- **YOUR TASK**
Would you return the data below exactly as it stands, with every picture left out?

[[ PROVIDED DATA open ]]

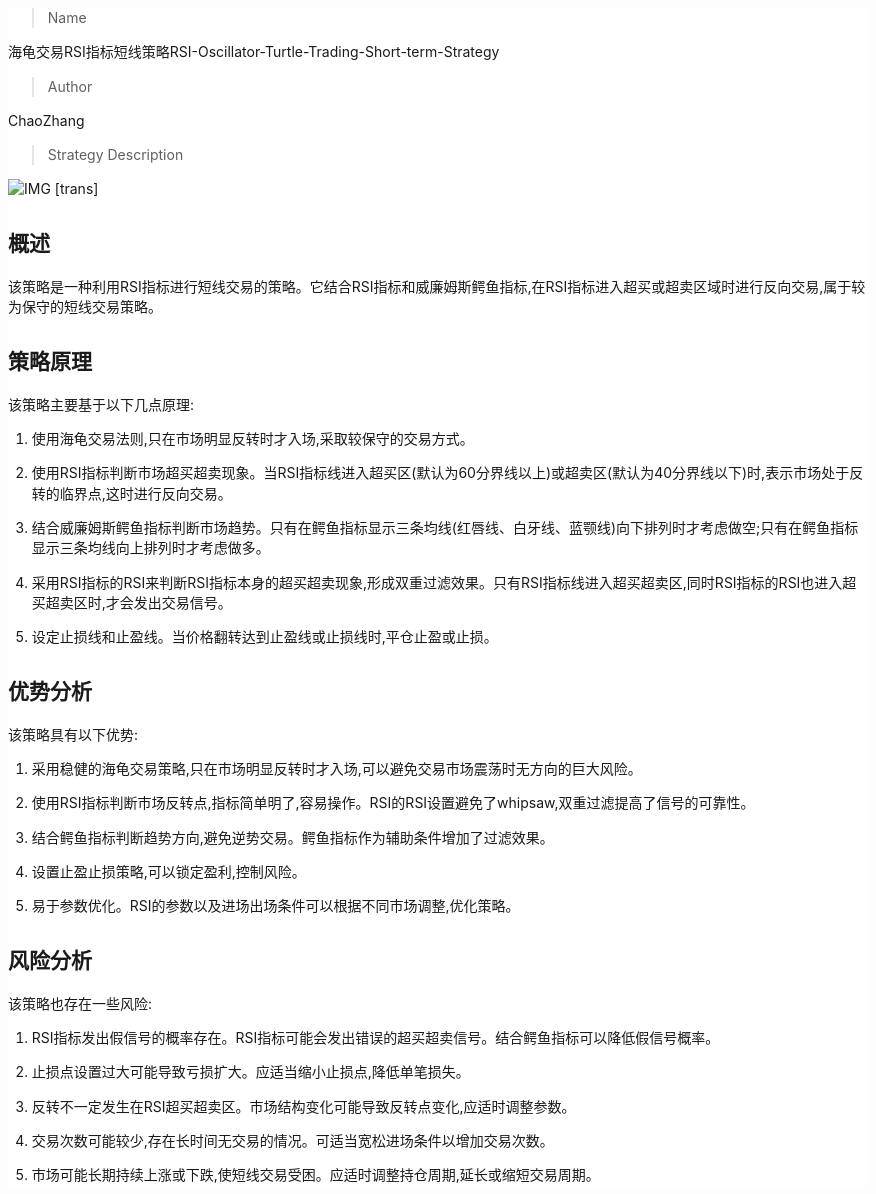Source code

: 
> Name

海龟交易RSI指标短线策略RSI-Oscillator-Turtle-Trading-Short-term-Strategy

> Author

ChaoZhang

> Strategy Description

![IMG](https://www.fmz.com/upload/asset/10da58e88687c457840.png)
[trans]

## 概述

该策略是一种利用RSI指标进行短线交易的策略。它结合RSI指标和威廉姆斯鳄鱼指标,在RSI指标进入超买或超卖区域时进行反向交易,属于较为保守的短线交易策略。

## 策略原理

该策略主要基于以下几点原理:

1. 使用海龟交易法则,只在市场明显反转时才入场,采取较保守的交易方式。

2. 使用RSI指标判断市场超买超卖现象。当RSI指标线进入超买区(默认为60分界线以上)或超卖区(默认为40分界线以下)时,表示市场处于反转的临界点,这时进行反向交易。

3. 结合威廉姆斯鳄鱼指标判断市场趋势。只有在鳄鱼指标显示三条均线(红唇线、白牙线、蓝颚线)向下排列时才考虑做空;只有在鳄鱼指标显示三条均线向上排列时才考虑做多。

4. 采用RSI指标的RSI来判断RSI指标本身的超买超卖现象,形成双重过滤效果。只有RSI指标线进入超买超卖区,同时RSI指标的RSI也进入超买超卖区时,才会发出交易信号。

5. 设定止损线和止盈线。当价格翻转达到止盈线或止损线时,平仓止盈或止损。

## 优势分析

该策略具有以下优势:

1. 采用稳健的海龟交易策略,只在市场明显反转时才入场,可以避免交易市场震荡时无方向的巨大风险。

2. 使用RSI指标判断市场反转点,指标简单明了,容易操作。RSI的RSI设置避免了whipsaw,双重过滤提高了信号的可靠性。

3. 结合鳄鱼指标判断趋势方向,避免逆势交易。鳄鱼指标作为辅助条件增加了过滤效果。 

4. 设置止盈止损策略,可以锁定盈利,控制风险。

5. 易于参数优化。RSI的参数以及进场出场条件可以根据不同市场调整,优化策略。

## 风险分析

该策略也存在一些风险:

1. RSI指标发出假信号的概率存在。RSI指标可能会发出错误的超买超卖信号。结合鳄鱼指标可以降低假信号概率。

2. 止损点设置过大可能导致亏损扩大。应适当缩小止损点,降低单笔损失。

3. 反转不一定发生在RSI超买超卖区。市场结构变化可能导致反转点变化,应适时调整参数。

4. 交易次数可能较少,存在长时间无交易的情况。可适当宽松进场条件以增加交易次数。

5. 市场可能长期持续上涨或下跌,使短线交易受困。应适时调整持仓周期,延长或缩短交易周期。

[[ PROVIDED DATA closed ]]

- **WRITTEN REPLY**
Source code

: 
> Name

海龟交易RSI指标短线策略RSI-Oscillator-Turtle-Trading-Short-term-Strategy

> Author

ChaoZhang

> Strategy Description

![IMG](https://www.fmz.com/upload/asset/10da58e88687c457840.png)
[trans]

## 概述

该策略是一种利用RSI指标进行短线交易的策略。它结合RSI指标和威廉姆斯鳄鱼指标,在RSI指标进入超买或超卖区域时进行反向交易,属于较为保守的短线交易策略。

## 策略原理

该策略主要基于以下几点原理:

1. 使用海龟交易法则,只在市场明显反转时才入场,采取较保守的交易方式。

2. 使用RSI指标判断市场超买超卖现象。当RSI指标线进入超买区(默认为60分界线以上)或超卖区(默认为40分界线以下)时,表示市场处于反转的临界点,这时进行反向交易。

3. 结合威廉姆斯鳄鱼指标判断市场趋势。只有在鳄鱼指标显示三条均线(红唇线、白牙线、蓝颚线)向下排列时才考虑做空;只有在鳄鱼指标显示三条均线向上排列时才考虑做多。

4. 采用RSI指标的RSI来判断RSI指标本身的超买超卖现象,形成双重过滤效果。只有RSI指标线进入超买超卖区,同时RSI指标的RSI也进入超买超卖区时,才会发出交易信号。

5. 设定止损线和止盈线。当价格翻转达到止盈线或止损线时,平仓止盈或止损。

## 优势分析

该策略具有以下优势:

1. 采用稳健的海龟交易策略,只在市场明显反转时才入场,可以避免交易市场震荡时无方向的巨大风险。

2. 使用RSI指标判断市场反转点,指标简单明了,容易操作。RSI的RSI设置避免了whipsaw,双重过滤提高了信号的可靠性。

3. 结合鳄鱼指标判断趋势方向,避免逆势交易。鳄鱼指标作为辅助条件增加了过滤效果。 

4. 设置止盈止损策略,可以锁定盈利,控制风险。

5. 易于参数优化。RSI的参数以及进场出场条件可以根据不同市场调整,优化策略。

## 风险分析

该策略也存在一些风险:

1. RSI指标发出假信号的概率存在。RSI指标可能会发出错误的超买超卖信号。结合鳄鱼指标可以降低假信号概率。

2. 止损点设置过大可能导致亏损扩大。应适当缩小止损点,降低单笔损失。

3. 反转不一定发生在RSI超买超卖区。市场结构变化可能导致反转点变化,应适时调整参数。

4. 交易次数可能较少,存在长时间无交易的情况。可适当宽松进场条件以增加交易次数。

5. 市场可能长期持续上涨或下跌,使短线交易受困。应适时调整持仓周期,延长或缩短交易周期。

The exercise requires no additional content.